Hemphill would be a prime example of that process, but she has modern-day analogs. As part of her village, Safiyah enlisted a current feminist hero of the local neo-soul/hip-hop scene, MadameFraankie, for the track, “Papa Please!” Even that was touched by R.L. Burnside.

“For ‘Papa Please!’ specifically, I played Fraankie ‘Bad Luck City.’ That song is such a huge influence on a lot of the songs on the project, even if everything didn’t sample it. So I told Fraankie about a friend of mine and her relationship with her dad. I gave her a whole visual story and played her ‘Bad Luck City,’ and she went off and made the beat for ‘Papa Please!’ And when sent me that track, I was inspired right away. I wrote the song immediately, sang it for her, and that was the first one that we composed for the project.”

The track features MadameFraankie’s trademark liquid rhythm/solo guitar, but that’s not all. “She played the bass. She played the drums. She did everything on that song, there’s nobody else playing,” Safiyah enthuses.

Meanwhile, there are still more collaborations going down as Safiyah issues remixes of the album’s key tracks. The first was a brilliant reimagining of “Jack and Jill” by another soon-to-be-iconic Memphis figure, Jess Jackson, aka DJ BLINGG, who originally built a name with her sisters in the band JCKSN AVE. And as of Friday we have the album’s closer, “Delicious,” remixed by A.N.T.E. “He plays the keys and he’s done a couple other remixes for me,” notes Safiyah. “It’s really fun, and has a soulful, jazzy kind of vibe.

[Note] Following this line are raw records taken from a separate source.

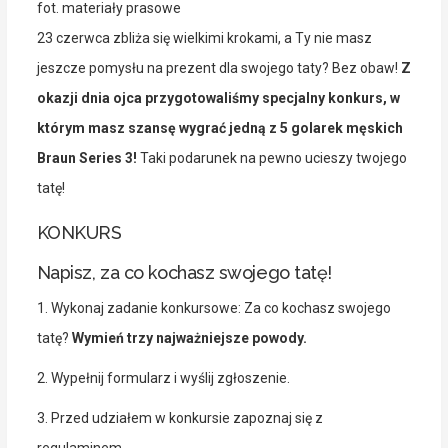
fot. materiały prasowe
23 czerwca zbliża się wielkimi krokami, a Ty nie masz
jeszcze pomysłu na prezent dla swojego taty? Bez obaw!
Z
okazji dnia ojca przygotowaliśmy specjalny konkurs, w
którym masz szansę wygrać jedną z 5 golarek męskich
Braun Series 3!
Taki podarunek na pewno ucieszy twojego
tatę!
KONKURS
Napisz, za co kochasz swojego tatę!
1. Wykonaj zadanie konkursowe: Za co kochasz swojego
tatę?
Wymień trzy najważniejsze powody.
2. Wypełnij formularz i wyślij zgłoszenie.
3. Przed udziałem w konkursie zapoznaj się z
regulaminem.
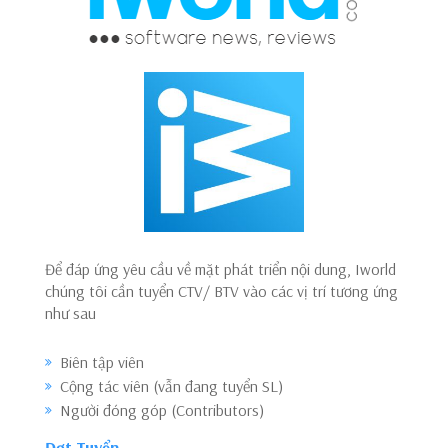
Để đáp ứng yêu cầu về mặt phát triển nội dung, Iworld
chúng tôi cần tuyển CTV/ BTV vào các vị trí tương ứng
như sau
Biên tập viên
Cộng tác viên (vẫn đang tuyển SL)
Người đóng góp (Contributors)
Đợt Tuyển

But it feels totally different than the other version.”

True to form, “totally different” is something Safiyah will always be pursuing as she taps into her very disparate networks. “My theme throughout has been genre-bending,” she says. “I grew up listening to a lot of different types of things, and I love a lot of different types of music. I don’t think that they should be separate.”